Provide a flexible automation solution for various different components (11 variants)
Provide quick and easy changeover between component runs
Provide 100% inspection on position, entry hole size and exit hole size

Solution:

The figure shows the main functional elements of the solution. This particular configuration utilizes one laser drilling station and three camera stations to verify part accuracy.

To begin the process, the components are presented to a vision guided Kawasaki robot by an RNA bowl feeder that feeds parts onto a pick conveyor mounted below the robot.

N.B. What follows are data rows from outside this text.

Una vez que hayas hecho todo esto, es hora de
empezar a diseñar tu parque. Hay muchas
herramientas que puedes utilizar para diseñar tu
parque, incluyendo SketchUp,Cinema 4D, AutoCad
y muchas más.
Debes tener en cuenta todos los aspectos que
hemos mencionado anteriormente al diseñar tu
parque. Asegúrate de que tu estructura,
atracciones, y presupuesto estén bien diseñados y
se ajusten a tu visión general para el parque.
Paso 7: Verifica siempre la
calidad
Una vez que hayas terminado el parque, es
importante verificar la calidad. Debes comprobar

The robot then picks the component and places it in the correct orientation to a nest mounted on a walking beam transfer system.

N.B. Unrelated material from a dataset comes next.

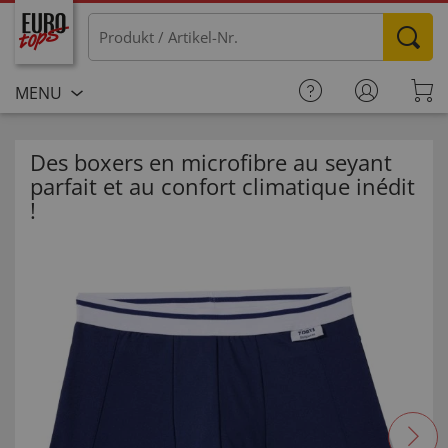
MENU
Des boxers en microfibre au seyant
parfait et au confort climatique inédit
!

With the walking beam transfer system, the component is lifted up by a gripper and moved one position ahead to the laser station. The laser drilling process is triggered and drills the correct size hole in the desired position.

The laser drilling system is supplied by ES Technology who have extensive experience in laser drilling, welding & marking systems, delivering a quality performance at high speed and with great precision. After the component is drilled, the component is lifted up again and moved to the next station for the first inspection.

RNA enlisted the expertise of their machine vision partner Fisher Smith, who are leading experts in the field of machine vision and industrial control systems. The vision system incorporates 3 camera stations, with the ability to inspect each component for position of the hole, entry hole size and exit hole size. Components that fail the vision inspection are rejected into a reject bin. ‘Good’ components are fed into a collection bin for bagging system and a separate bin for random sampling (1/1000 of ‘good’ components for further off-line checking).

The application presented Fisher Smith with numerous technical challenges particularly in relation to the measurement of the drilled hole size. Due to the functionality of the device both the size of hole at entry and exit are measured. Two four megapixel cameras using Vision & Control magnifying telecentric lenses are utilised, however the depth of field of the lens (0.005mm) for such a small field of view (1.2mm) is far less than the variation in material thickness. To overcome this Fisher Smith specified precision servo stages to move the camera/optics and illumination vertically whilst continually acquiring images and then employed a custom algorithm to identfy the image where the hole edge is in focus. Further algorithms were developed by Fisher Smith to measure the hole size.

This system has the flexibility to handle various components (11 variants). The bowl feed system utilises an innovative quick-change tooling system that speeds up tooling changes. First, each component variant is provided a unique barcode which contains all the parameter set up for that particular component. When the barcode is scanned, the data is retrieved by the control PLC/HMI and then the operator should change the tooling models to meet all those parameters. The PLC automatically recognizes if incorrect sets of tooling are fitted. This validation process takes just seconds, and eliminates the risk of inadvertent human errors. A fully validated changeover to switch from one component to another can be accomplished in less than 5 minutes, resulting in improved uptime and productivity.

laser drilling vision inspection

Key features & benefits

Provides a complete solution simple, quick changeover between components of different sizes

Handling system and laser driller fully automated

Precision measurement +/-1 micron Vision inspection system

Minimal changeover for various components; tooling changeover time less than 5 minutes

Barcode identification to verify the changeover process

All safety interlocks supplied and fitted Poka-Yoke design

SPC (statistical process control) – The vision system monitors and records key processing data to help ensure that the laser process is stable and produces constant output. It also generates pass/fail information for the PLC such that rejects are ejected from the system prior to bagging

Future proof – the control system can be programmed to suit new or additional components.